J’insisterai maintenant sur l’importance des économies, car c’est grâce à elles que nous pouvons financer les baisses de prélèvements, en particulier la réforme du bas du barème de l’impôt sur le revenu qui vous est proposée. C’est grâce à ces économies que nous pouvons redonner 3,2 milliards d’euros aux ménages moyens et modestes. C’est aussi grâce à ces économies de dépenses que nous pourrons faire bénéficier 9 millions de foyers fiscaux d’une baisse de leur impôt sur le revenu. C’est grâce aux économies de dépenses que nous avons pu faire en sorte que ce budget soit le premier depuis cinq ans qui ne prévoit aucune mesure susceptible d’alourdir d’une manière ou d’une autre l’impôt sur le revenu des personnes physiques. C’est également la première fois depuis cinq ans que la part totale des prélèvements dans la richesse nationale baissera.
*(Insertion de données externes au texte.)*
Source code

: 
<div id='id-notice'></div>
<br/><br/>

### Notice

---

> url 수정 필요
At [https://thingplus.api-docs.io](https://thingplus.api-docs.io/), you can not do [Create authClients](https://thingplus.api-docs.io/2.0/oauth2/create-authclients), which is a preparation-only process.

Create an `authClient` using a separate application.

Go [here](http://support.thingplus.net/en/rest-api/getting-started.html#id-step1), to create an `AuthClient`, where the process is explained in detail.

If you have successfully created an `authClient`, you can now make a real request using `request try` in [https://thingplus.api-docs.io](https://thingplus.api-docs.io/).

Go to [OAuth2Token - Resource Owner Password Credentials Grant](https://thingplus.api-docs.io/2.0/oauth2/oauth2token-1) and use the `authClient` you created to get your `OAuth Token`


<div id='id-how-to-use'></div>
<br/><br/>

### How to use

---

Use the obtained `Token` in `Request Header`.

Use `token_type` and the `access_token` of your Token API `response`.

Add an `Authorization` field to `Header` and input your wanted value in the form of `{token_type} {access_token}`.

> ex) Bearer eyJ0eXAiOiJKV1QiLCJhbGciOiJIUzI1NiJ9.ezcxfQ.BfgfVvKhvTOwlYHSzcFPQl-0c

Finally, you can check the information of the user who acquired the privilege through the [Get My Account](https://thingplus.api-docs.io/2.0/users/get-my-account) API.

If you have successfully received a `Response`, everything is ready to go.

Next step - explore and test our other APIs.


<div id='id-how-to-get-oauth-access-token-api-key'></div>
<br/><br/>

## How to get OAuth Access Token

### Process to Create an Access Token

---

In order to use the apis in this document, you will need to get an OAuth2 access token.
Nous avons besoin de faire des économies de dépenses pour pouvoir baisser les impôts. Nous en avons aussi besoin pour retrouver des marges de manoeuvre dans les budgets publics. J’insiste sur ce point, car nous avons dans ce budget des priorités que nous devons financer : la jeunesse, les investissements d’avenir, l’emploi, la solidarité, la sécurité, y compris le budget de la défense dans le contexte que vous connaissez. C’est aussi cela un budget : ce sont des choix, des priorités pour le service public, car celui-ci ne peut vivre indéfiniment à crédit, chacun le sait dans son for intérieur. Or, la première condition du maintien d’un service public est de pouvoir lui assurer un financement pérenne, et l’assumer nous-mêmes aujourd’hui, sans le reporter sur nos enfants ou petits-enfants demain. Nous devons à tous les Français de bien gérer l’argent public, mais tout particulièrement à ceux qui ne possèdent rien, car le service public est leur seul patrimoine.
Ce sont donc ces choix stratégiques que nous mettons en oeuvre par les économies prévues par le projet de loi de finances et le projet de loi de financement de la Sécurité sociale. Sur l’État et ses agences, 19 milliards d’euros en trois ans, dont 7,7 milliards d’euros dès 2015. Les dépenses des ministères, qui sont le coeur de l’action de l’État, diminueront, quant à elles, de 1,8 milliard d’euros par rapport à leur niveau dans le budget initial pour 2014. Cela n’était jamais arrivé depuis des années : le total de la colonne « dépenses de l’État » en 2015 sera inférieur de 1,8 milliard d’euros à ce qu’il était en 2014. Sur les collectivités locales, ce sont 3,7 milliards d’euros d’économies par an, pour un total de 11 milliards d’euros.